Singaporean mountaineer, speaker and writer

Jane Lee Zhen Zhen (born 1984) is a mountaineer and speaker from Singapore. Co-founder and co-team leader of the Singapore Women's Everest Team, Lee is also the first female from Southeast Asia and the 37th woman in history to have scaled the Seven Summits, the highest peaks of the seven continents including Kilimanjaro, Denali, Elbrus, Aconcagua, Vinson and Everest (Chomolungma).

==Education==
Lee studied at the National University of Singapore, graduating in 2007 with a Bachelor of Arts (English Literature) (Honours).

==Seven Summits==
After successfully climbing up Mount Everest, Lee targeted the rest of the Seven Summits and promptly quit her former job as a senior executive at Singapore's Republic Polytechnic's Adventure Learning Centre to become a professional full-time mountaineer, securing sponsorships for her climbs from organisations such as MindChamps, a tuition centre company in Singapore, Bank Julius Baer, a Swiss bank, and Khunu, a Himalayan company selling wool of mountain yaks in the Himalayas, at the same time.

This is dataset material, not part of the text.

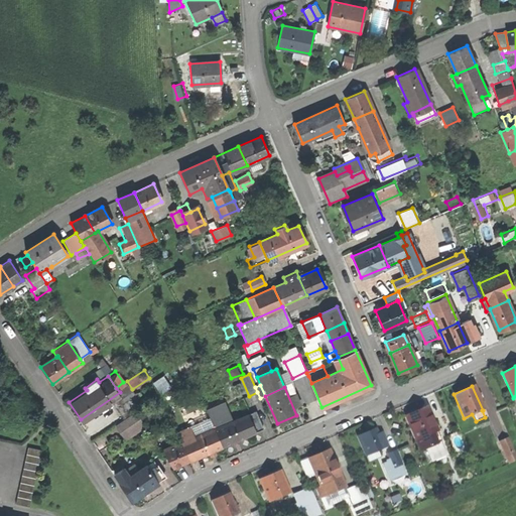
[(131,398),(138,409),(145,405),(137,393),(131,398)]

In February 2010, Jane Lee successfully reached the peak of Australia's Mount Kosciuszko. Five months later, she climbed up Alaskan mountain McKinley. A year later, Lee ascended four mountains: Antarctica's Mount Vinson in January; Aconcagua in Argentina a month later; the famed Kilimanjaro in Tanzania, Africa, in June; and the Russian Mount Elbrus in July.

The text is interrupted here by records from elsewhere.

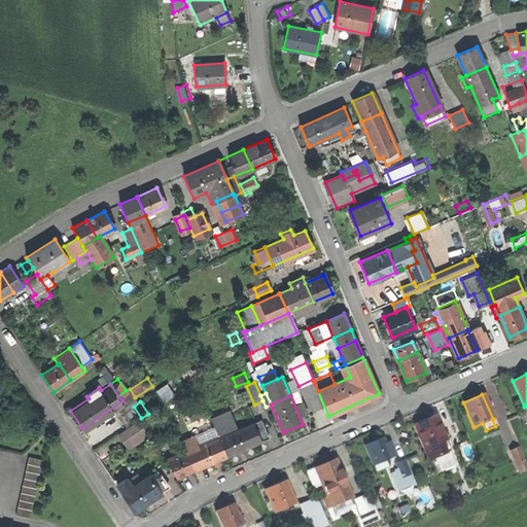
[(133,406),(119,415),(128,427),(141,418),(134,407),(133,406)]
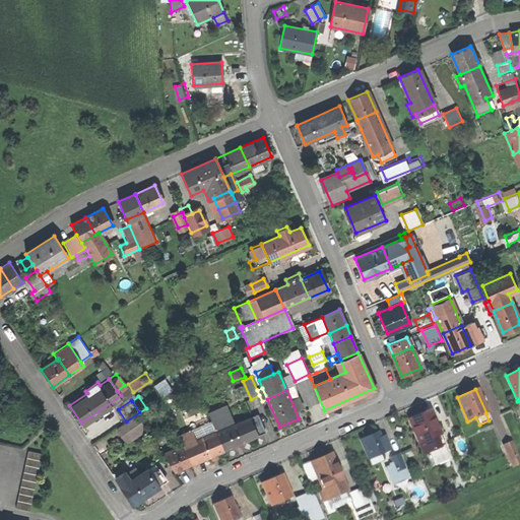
[(208,414),(216,432),(235,425),(226,406),(208,414)]
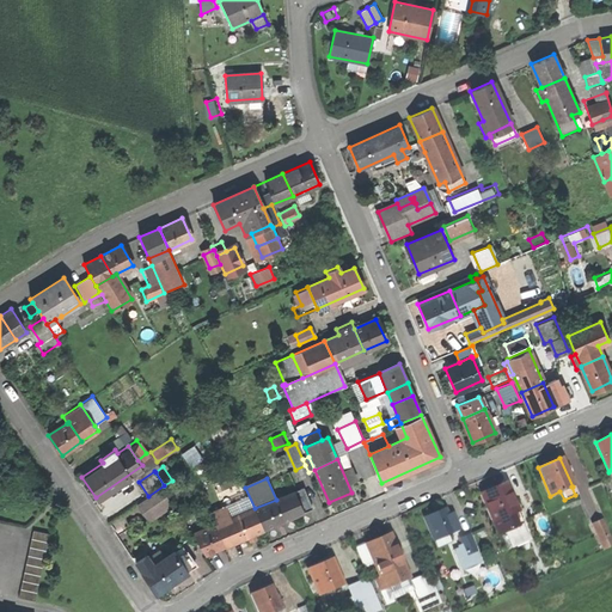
[(505,483),(481,494),(494,522),(518,512),(505,483)]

During her climbing of the Seven Summits, Lee was plagued by problems such as drastic snow storms, a hard landing on a runway of solid ice on Mount Vinson, experiencing five different weather conditions in Tanzania and having to elude police from Russia on Mount Elbrus, which had been sealed off due to high activity by terror groups.

==Awards==
The National University of Singapore presented to Lee the Outstanding Young Alumni Award in 2009, in recognition of her achievements. In 2014, Lee and the other members of the Singapore Women's Everest Team were inducted into the Singapore Women's Hall of Fame.

==Personal life==
Born to Lee Hua Lam, a businessman, and Susan Sng, a sales and operations manager, in 1984, Lee is the second of three children in her household. In an interview with Singapore newspaper my paper, Lee commented on her father, saying, "My dad is a very 'outdoorsy' and adventurous person. Because of his influence, I never went to shopping malls or cinemas." As a fan of reading, Lee enjoys indulging in the works of American author Ayn Rand, one of her favourite writers. Though strict in her personal fitness regime, Lee has admitted in an interview to "eating everything from char kway teow to McDonald's french fries and Hainanese chicken rice". In addition to conducting motivational speeches for business organisations, schools and public groups, Lee blogs on her personal website, janeclimbs.com, and for Straits Times Online Mobile Print, a Singapore webpage meant for citizen journalism.